As with most other industry respondents, he believes charging fees on China-built vessels calling at US ports or those with Chinese ownership links, together with a charge on an operator’s share of new tonnage on order at Chinese shipyards, will significantly increase the cost of transport to and from the US.

Cargo-carrying vessels built in China accounted for 29% of non-domestic calls to US ports last year, data from Lloyd’s List Intelligence shows.

 

 

Pedersen said he expects operators will seek to avoid the negative effects of port fees as most have one or more vessel of Chinese origin.

Of the three biggest vessel sectors — bulk carriers, containerships and tankers — the former has the highest share of China-built ships calling at US ports.

According to Lloyd’s List Intelligence data, 42% of all bulker port calls at US ports in 2024 were undertaken by vessels built by Chinese shipyards.
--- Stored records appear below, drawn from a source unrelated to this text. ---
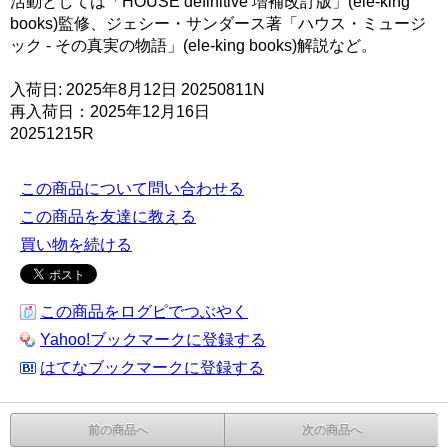
活動としては「HOUSE definitive 増補改訂版」(ele-king
books)監修、ジェシー・サンダース著「ハウス・ミュージ
ック - その真実の物語」(ele-king books)解説など。
入荷日: 2025年8月12日 20250811N
再入荷日：2025年12月16日
20251215R
この商品について問い合わせる
この商品を友達に教える
買い物を続ける
この商品をログピでつぶやく
Yahoo!ブックマークに登録する
はてなブックマークに登録する
前の商品へ
次の商品へ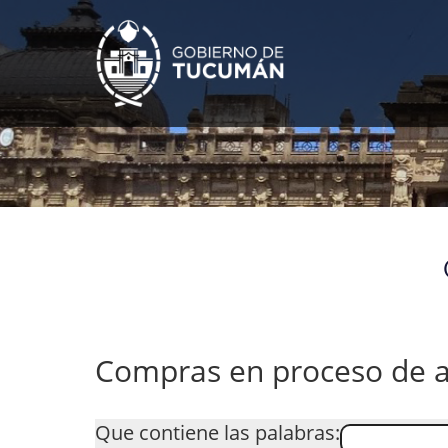
Compras en proceso de a
Que contiene las palabras: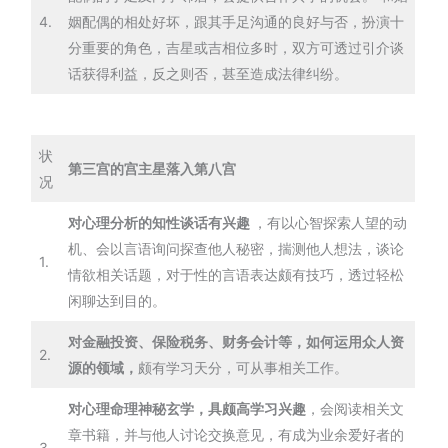
4.
姻配偶的相处好坏，跟其手足沟通的良好与否，扮演十
分重要的角色，吉星或吉相位多时，双方可透过引介谈
话获得利益，反之则否，甚至造成法律纠纷。
状
第三宫的宫主星落入第八宫
况
对心理分析的知性谈话有兴趣
，有以心智探索人望的动
机、会以言语询问探查他人秘密，揣测他人想法，谈论
1.
情欲相关话题，对于性的言语表达颇有技巧，透过轻松
闲聊达到目的。
对金融投资、保险税务、财务会计等，如何运用众人资
2.
源的领域，
颇有学习天分，可从事相关工作。
对心理命理神秘玄学，具颇高学习兴趣
，会阅读相关文
章书籍，并与他人讨论交换意见，有成为业余爱好者的
3.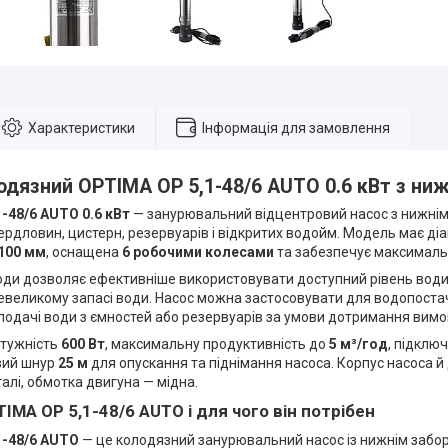
Характеристики
Інформація для замовлення
одязний OPTIMA OP 5,1-48/6 AUTO 0.6 кВт з ни
-48/6 AUTO 0.6 кВт
— занурювальний відцентровий насос з нижнім
вердловин, цистерн, резервуарів і відкритих водойм. Модель має д
100 мм
, оснащена
6 робочими колесами
та забезпечує максималь
оди дозволяє ефективніше використовувати доступний рівень води
евеликому запасі води. Насос можна застосовувати для водопостач
 подачі води з ємностей або резервуарів за умови дотримання вимог
тужність
600 Вт
, максимальну продуктивність до
5 м³/год
, підклю
вий шнур
25 м
для опускання та піднімання насоса. Корпус насоса й 
алі, обмотка двигуна — мідна.
IMA OP 5,1-48/6 AUTO і для чого він потрібен
1-48/6 AUTO
— це колодязний занурювальний насос із нижнім забор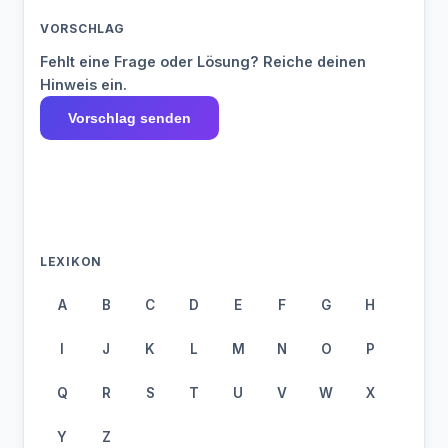
VORSCHLAG
Fehlt eine Frage oder Lösung? Reiche deinen
Hinweis ein.
Vorschlag senden
LEXIKON
A
B
C
D
E
F
G
H
I
J
K
L
M
N
O
P
Q
R
S
T
U
V
W
X
Y
Z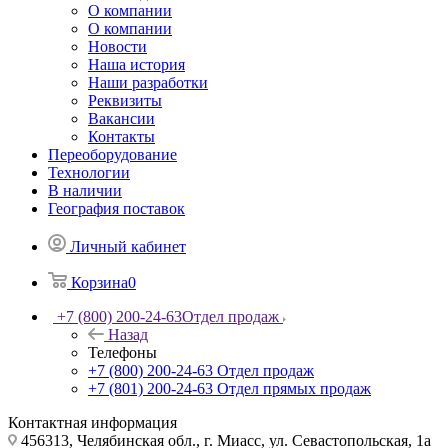
О компании
О компании
Новости
Наша история
Наши разработки
Реквизиты
Вакансии
Контакты
Переоборудование
Технологии
В наличии
География поставок
Личный кабинет
Корзина
0
+7 (800) 200-24-63
Отдел продаж
Назад
Телефоны
+7 (800) 200-24-63
Отдел продаж
+7 (801) 200-24-63
Отдел прямых продаж
Контактная информация
456313, Челябинская обл., г. Миасс, ул. Севастопольская, 1а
The USTR plans are expected to at least double shipping costs for US bulk cargo exporters, with coal and soyabeans making up the majority of US exports carried in bulk carriers.

The American Soybean Association stated in its recent submission to the USTR that, should the proposals go into effect, then export markets for US soyabeans will be effectively shut out.
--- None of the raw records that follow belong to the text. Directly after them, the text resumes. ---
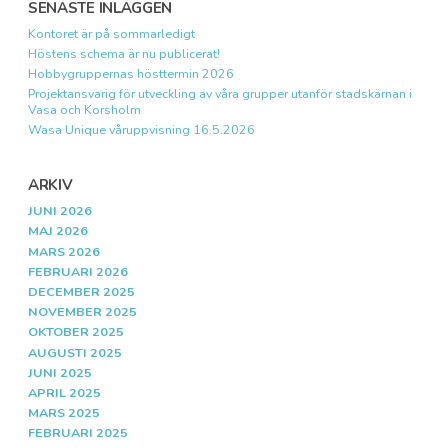
SENASTE INLÄGGEN
Kontoret är på sommarledigt
Höstens schema är nu publicerat!
Hobbygruppernas hösttermin 2026
Projektansvarig för utveckling av våra grupper utanför stadskärnan i
Vasa och Korsholm
Wasa Unique våruppvisning 16.5.2026
ARKIV
JUNI 2026
MAJ 2026
MARS 2026
FEBRUARI 2026
DECEMBER 2025
NOVEMBER 2025
OKTOBER 2025
AUGUSTI 2025
JUNI 2025
APRIL 2025
MARS 2025
FEBRUARI 2025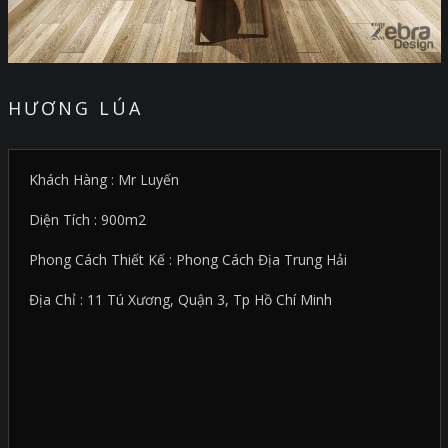
HƯƠNG LÚA
Khách Hàng : Mr Luyến
Diện Tích : 900m2
Phong Cách Thiết Kế : Phong Cách Địa Trung Hải
Địa Chỉ : 11 Tú Xương, Quận 3, Tp Hồ Chí Minh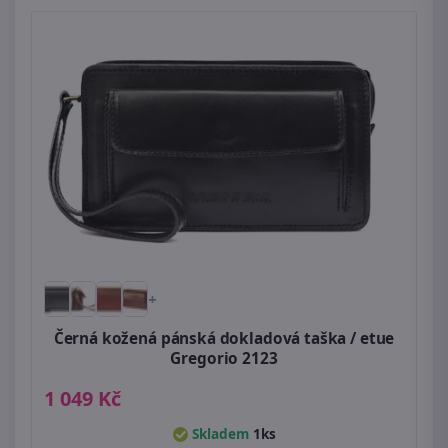
+
Černá kožená pánská dokladová taška / etue
Gregorio 2123
1 049 Kč
Skladem
1ks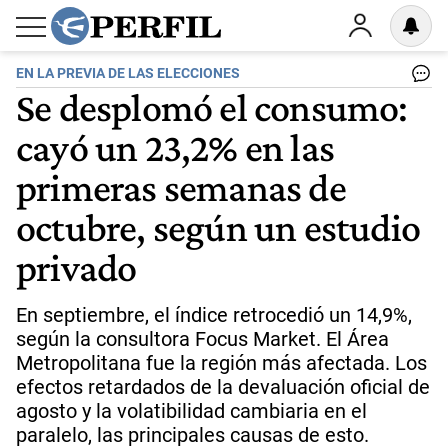
EN LA PREVIA DE LAS ELECCIONES
Se desplomó el consumo:
cayó un 23,2% en las
primeras semanas de
octubre, según un estudio
privado
En septiembre, el índice retrocedió un 14,9%,
según la consultora Focus Market. El Área
Metropolitana fue la región más afectada. Los
efectos retardados de la devaluación oficial de
agosto y la volatibilidad cambiaria en el
paralelo, las principales causas de esto.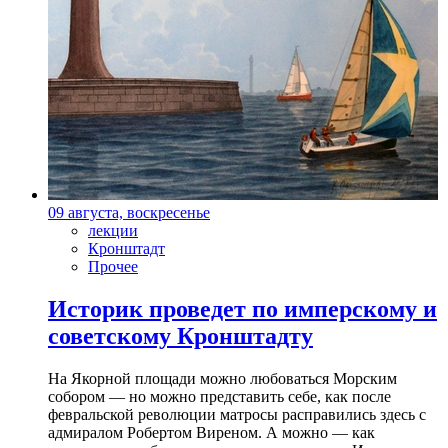
09 августа, воскресенье
лекции
Кронштадт
Прочее
Историк проведет по имперскому и
советскому Кронштадту
На Якорной площади можно любоваться Морским
собором — но можно представить себе, как после
февральской революции матросы расправились здесь с
адмиралом Робертом Виреном. А можно — как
Some 23% of combined crude oil tanker and product tanker port callings in to the US in 2024 were provided by China-built ships, according to Lloyd’s List Intelligence data.

 
 
 
The USTR levy is expected to be passed down the line via charter parties to energy cargo shippers and also increase the cost of US exports.
 
US energy sector lobbyist The American Petroleum Institute submitted in its comments that the USTR could undermine president Trump’s “energy dominance’ agenda” by making it “more challenging to export oil, LNG and refined products”, and would also “hinder the US’s ability to import crude oil”.
 
In the boxship sector, 30% of vessel callings at US ports in 2024 were of China-built containerships. Should the USTR plan proceed then container line operators are likely to cascade China-built boxships to non-US trades.

 

 

 

In his comments to the USTR, Atlantic Container Line chief executive Andrew Abbott said that the levy would cause “a freight rate explosion” that would dwarf the Covid-era rate increase and devastate the supply chains of US shippers.
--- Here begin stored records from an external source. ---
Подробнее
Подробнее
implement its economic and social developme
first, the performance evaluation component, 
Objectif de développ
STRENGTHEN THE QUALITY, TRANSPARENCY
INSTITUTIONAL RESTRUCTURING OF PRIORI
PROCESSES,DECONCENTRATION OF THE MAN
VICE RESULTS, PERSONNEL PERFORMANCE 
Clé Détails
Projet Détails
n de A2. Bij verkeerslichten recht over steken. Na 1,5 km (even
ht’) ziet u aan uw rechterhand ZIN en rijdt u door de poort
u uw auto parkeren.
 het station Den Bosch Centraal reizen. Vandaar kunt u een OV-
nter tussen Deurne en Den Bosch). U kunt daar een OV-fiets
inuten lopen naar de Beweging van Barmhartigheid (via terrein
ACL operates five container/ro-ro cargo vessels solely between the US and northern Europe. Its single liner service could be paralysed by the USTR levy since all of its ships were built in China.

Container line operators are expected to reduce the number of US port calls to reduce exposure to charges and are likely to then call at major ports only. This could lead to congestion at the big container terminals.

American exporters of containerised cargoes are expected to be hit hard by the proposals since the US is chiefly a shipper of lower value goods, at low freight rates.

With the highest share of China-built tonnage is the multipurpose general cargoship sector. Lloyd’s List Intelligence data shows that 54% of US port calls in the sector were provided by ships built in China.

 

 

The MPV sector is a vital link for non-containerised US trade with the Caribbean and Central America and is also used by the energy sector for the shipment of oil industry equipment and other so-called “out-of-gauge” cargoes. The orderbook for MPVs is strongly focused on Chinese shipyards.

The vehicle carrier sector is another important sector for US commerce but has a relatively low percentage of China-built ships. However, this is set to change given that China has won some 85% of the newbuilding orderbook for pure car and truck carriers. This orderbook represents around 30% of the existing fleet in service.